> _Required work_
How many lines of the records below contain the string "dans"? Case counts. Reply with the number alone.

> _Data to use_
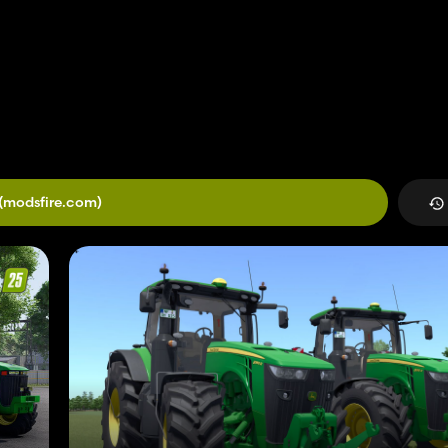
(modsfire.com)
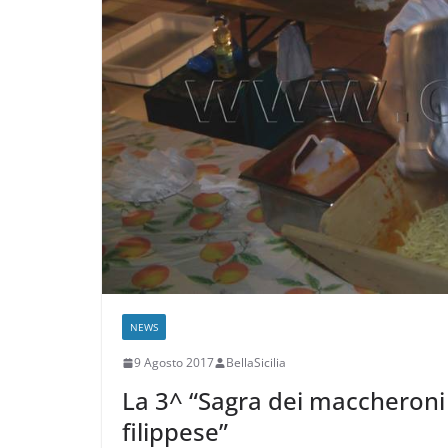
NEWS
9 Agosto 2017
BellaSicilia
La 3^ “Sagra dei maccheroni 
filippese”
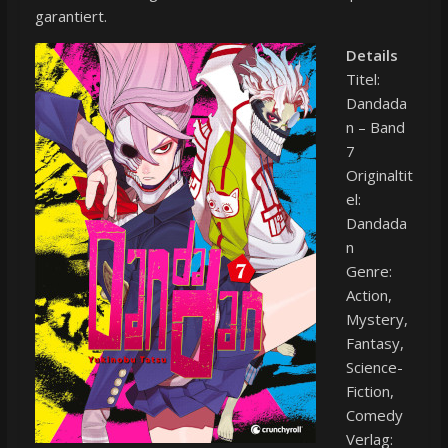
garantiert.
Details
Titel:
Dandada
n – Band
7
Originaltit
el:
Dandada
n
Genre:
Action,
Mystery,
Fantasy,
Science-
Fiction,
Comedy
Verlag:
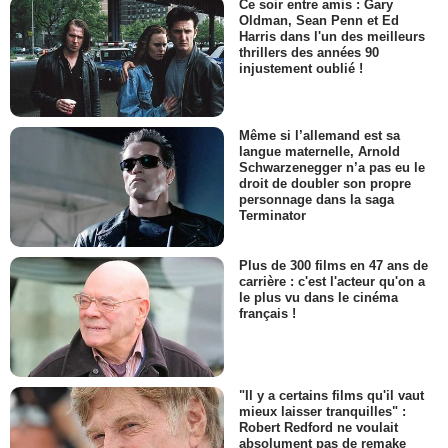
Ce soir entre amis : Gary
Oldman, Sean Penn et Ed
Harris dans l'un des meilleurs
thrillers des années 90
injustement oublié !
Même si l’allemand est sa
langue maternelle, Arnold
Schwarzenegger n’a pas eu le
droit de doubler son propre
personnage dans la saga
Terminator
Plus de 300 films en 47 ans de
carrière : c'est l'acteur qu'on a
le plus vu dans le cinéma
français !
"Il y a certains films qu'il vaut
mieux laisser tranquilles" :
Robert Redford ne voulait
absolument pas de remake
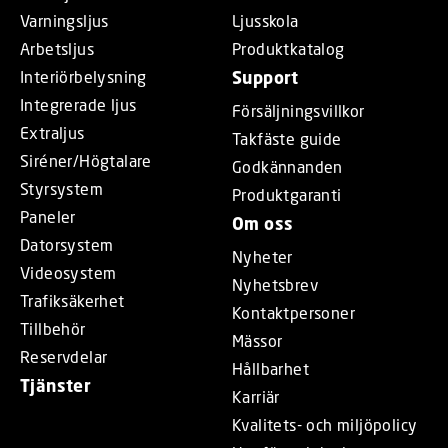
Varningsljus
Ljusskola
Arbetsljus
Produktkatalog
Interiörbelysning
Support
Integrerade ljus
Försäljningsvillkor
Extraljus
Takfäste guide
Siréner/Högtalare
Godkännanden
Styrsystem
Produktgaranti
Paneler
Om oss
Datorsystem
Nyheter
Videosystem
Nyhetsbrev
Trafiksäkerhet
Kontaktpersoner
Tillbehör
Mässor
Reservdelar
Hållbarhet
Tjänster
Karriär
Kvalitets- och miljöpolicy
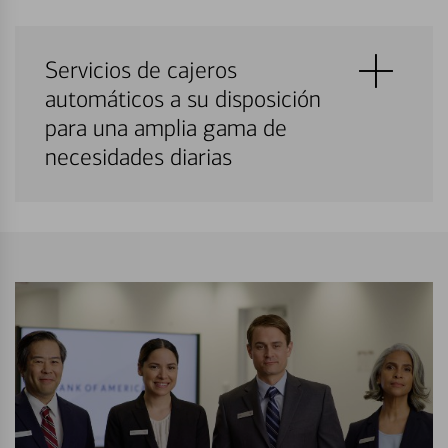
Servicios de cajeros
automáticos a su disposición
para una amplia gama de
necesidades diarias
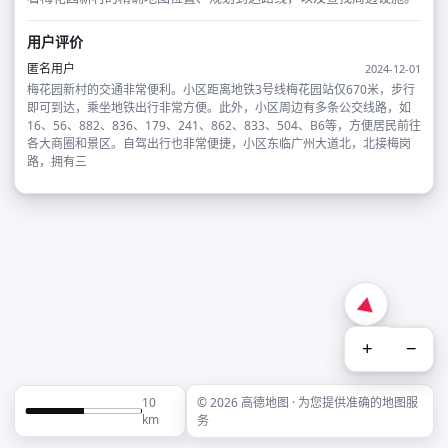
用户评价
匿名用户
2024-12-01
梅花园新村的交通非常便利‌。小区距离地铁3号线梅花园站仅670米，步行
即可到达，乘坐地铁出行非常方便‌。此外，小区周边有多条公交线路，如
16、56、882、836、179、241、862、833、504、B6等，方便居民前往
各大商圈和景区‌。自驾出行也非常便捷，小区东临广州大道北，北接梅岗
路，拥有三
+
−
10
© 2026 高德地图 · 为您提供准确的地图服
km
务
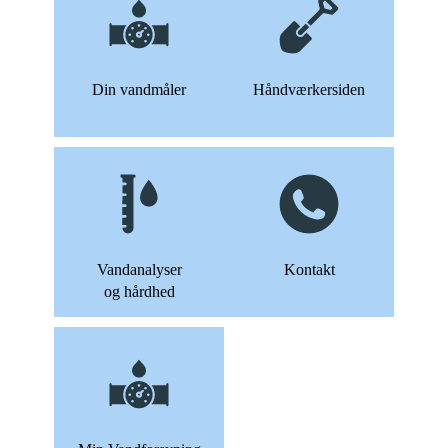
Din vandmåler
Håndværkersiden
Vandanalyser
Kontakt
og hårdhed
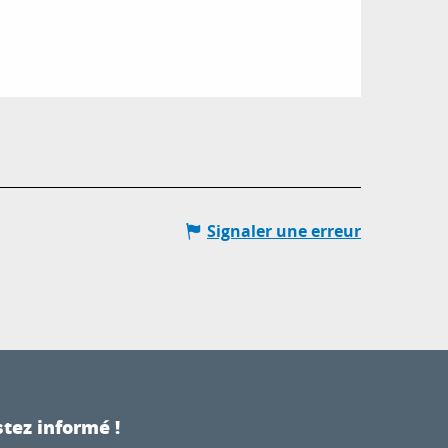
Signaler une erreur
tez informé !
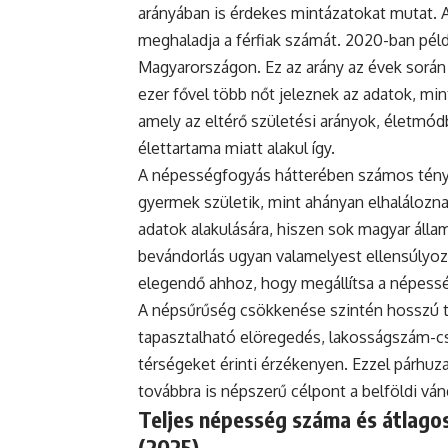
arányában is érdekes mintázatokat mutat. 
meghaladja a férfiak számát. 2020-ban példá
Magyarországon. Ez az arány az évek során
ezer fővel több nőt jeleznek az adatok, mint
amely az eltérő születési arányok, életmódb
élettartama miatt alakul így.
A népességfogyás hátterében számos ténye
gyermek születik, mint ahányan elhaláloznak
adatok alakulására, hiszen sok magyar állam
bevándorlás ugyan valamelyest ellensúlyoz
elegendő ahhoz, hogy megállítsa a népess
A népsűrűség csökkenése szintén hosszú tá
tapasztalható elöregedés, lakosságszám-cs
térségeket érinti érzékenyen. Ezzel párh
továbbra is népszerű célpont a belföldi vá
Teljes népesség száma és átlagos
(2025)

> _Answer box_
3